The drawing below illustrates the location of the extra half-planes (indicated by the ⊥ symbol) for both cases.
(c) Ease of Motion: Kinks vs. Jogs
The kinked segments can be removed more easily by gliding motion.
Explanation: Dislocation glide is a conservative motion, meaning it occurs without the creation or destruction of atoms and is therefore energetically favorable. For glide to occur, the dislocation line must move within its glide plane, which is the plane containing both the dislocation line vector (l) and the Burgers vector (b).
For the kinked dislocation, both the main screw segments and the kinked edge segments lie entirely within the same (111) glide plane. Therefore, the entire dislocation can move forward by the lateral glide of the kinks along the main dislocation line. This is a low-energy, conservative process.

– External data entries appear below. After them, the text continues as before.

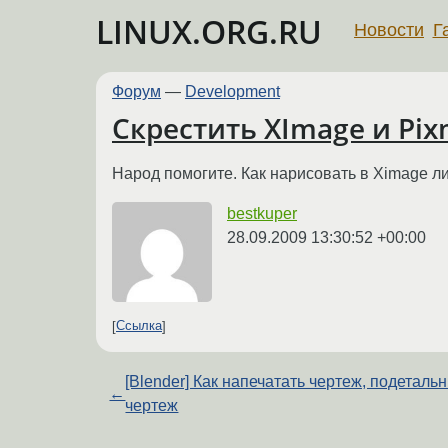
LINUX.ORG.RU
Новости
Г
Форум
—
Development
Скрестить XImage и Pi
Народ помогите. Как нарисовать в Ximage ли
bestkuper
28.09.2009 13:30:52 +00:00
Ссылка
[Blender] Как напечатать чертеж, подеталь
←
чертеж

For the jogged dislocation, the jog segments have a line vector l that is not in the (111) glide plane of the main screw dislocation. The glide plane for the jog itself (defined by its own l and b) is different from, and in this case perpendicular to, the glide plane of the screw dislocation. For the jog to move along with the gliding screw dislocation, it must move non-conservatively by climb, which is a much more difficult, thermally activated process.
(d) Vacancy Production by Jogs
The glide motion of a screw dislocation containing jogs can produce vacancies through a process of non-conservative jog motion.
Explanation: When a shear stress causes the main screw dislocation to glide, the jog is forced to move with it. However, the jog cannot glide in the same direction as the screw portion. Its path of easy glide is on a different plane. To keep up with the screw dislocation, the jog must undergo climb, which is motion perpendicular to its glide plane.
Climb is a non-conservative process that requires the transport of mass. Specifically, if a jog of interstitial character (i.e., it represents a small extra piece of an atomic plane) is dragged through the crystal, it must shed atoms to move. As it moves one atomic spacing, it leaves behind a string of vacant lattice sites. This effectively creates a row of vacancies in its wake. Conversely, if a jog of vacancy character is dragged, it produces a row of interstitials. This process requires significant thermal energy to create the point defects, which is why jogs act as strong obstacles to dislocation motion, particularly at low temperatures.